◆ YOUR OBJECTIVE
Where the material below has a line containing "(merge 3 services)", start repeating exactly, and keep going through the line containing "- [ ] Update dependency injection", with no other lines.

_ _ _ _ _ _ _

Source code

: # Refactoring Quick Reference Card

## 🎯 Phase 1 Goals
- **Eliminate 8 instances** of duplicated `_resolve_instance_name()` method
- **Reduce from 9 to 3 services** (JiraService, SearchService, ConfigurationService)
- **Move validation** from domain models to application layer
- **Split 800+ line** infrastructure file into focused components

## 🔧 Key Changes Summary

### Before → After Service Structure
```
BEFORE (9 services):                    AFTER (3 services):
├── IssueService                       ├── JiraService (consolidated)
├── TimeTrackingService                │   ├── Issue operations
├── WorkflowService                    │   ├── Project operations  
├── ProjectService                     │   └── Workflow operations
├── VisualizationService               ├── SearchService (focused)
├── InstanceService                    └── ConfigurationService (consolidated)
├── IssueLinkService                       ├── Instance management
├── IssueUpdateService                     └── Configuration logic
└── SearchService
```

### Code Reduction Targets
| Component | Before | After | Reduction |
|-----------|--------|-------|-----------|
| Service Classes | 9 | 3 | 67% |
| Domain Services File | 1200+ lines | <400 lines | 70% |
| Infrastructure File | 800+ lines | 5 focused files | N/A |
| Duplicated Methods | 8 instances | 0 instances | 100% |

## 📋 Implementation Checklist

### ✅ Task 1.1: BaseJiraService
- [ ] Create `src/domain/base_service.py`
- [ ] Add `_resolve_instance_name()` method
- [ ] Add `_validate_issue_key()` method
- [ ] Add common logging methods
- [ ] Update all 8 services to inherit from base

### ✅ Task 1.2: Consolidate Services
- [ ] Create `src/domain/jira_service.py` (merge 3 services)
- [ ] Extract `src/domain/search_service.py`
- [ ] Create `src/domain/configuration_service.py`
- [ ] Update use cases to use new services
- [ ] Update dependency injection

_ _ _ _ _ _ _

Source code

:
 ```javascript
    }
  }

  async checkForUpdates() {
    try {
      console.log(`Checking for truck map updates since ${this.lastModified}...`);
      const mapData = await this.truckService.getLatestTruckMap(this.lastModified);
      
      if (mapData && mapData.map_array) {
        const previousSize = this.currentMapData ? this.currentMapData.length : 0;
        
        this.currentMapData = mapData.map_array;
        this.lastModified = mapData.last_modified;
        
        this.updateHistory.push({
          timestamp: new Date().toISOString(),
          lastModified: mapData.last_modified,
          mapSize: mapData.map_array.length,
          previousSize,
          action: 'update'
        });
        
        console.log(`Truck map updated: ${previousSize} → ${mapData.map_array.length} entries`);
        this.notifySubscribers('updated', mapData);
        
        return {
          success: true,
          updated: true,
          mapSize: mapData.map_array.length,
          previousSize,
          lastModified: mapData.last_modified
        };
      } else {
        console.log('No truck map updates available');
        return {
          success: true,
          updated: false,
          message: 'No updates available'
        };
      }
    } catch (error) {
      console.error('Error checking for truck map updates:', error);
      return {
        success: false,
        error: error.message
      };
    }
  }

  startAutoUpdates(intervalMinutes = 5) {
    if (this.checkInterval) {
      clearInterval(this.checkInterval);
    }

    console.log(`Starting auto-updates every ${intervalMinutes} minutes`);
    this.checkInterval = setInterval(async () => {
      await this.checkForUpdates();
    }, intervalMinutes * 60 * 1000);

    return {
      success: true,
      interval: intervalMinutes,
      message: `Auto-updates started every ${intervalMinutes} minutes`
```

_ _ _ _ _ _ _

◆ TASK SOLUTION
- [ ] Create `src/domain/jira_service.py` (merge 3 services)
- [ ] Extract `src/domain/search_service.py`
- [ ] Create `src/domain/configuration_service.py`
- [ ] Update use cases to use new services
- [ ] Update dependency injection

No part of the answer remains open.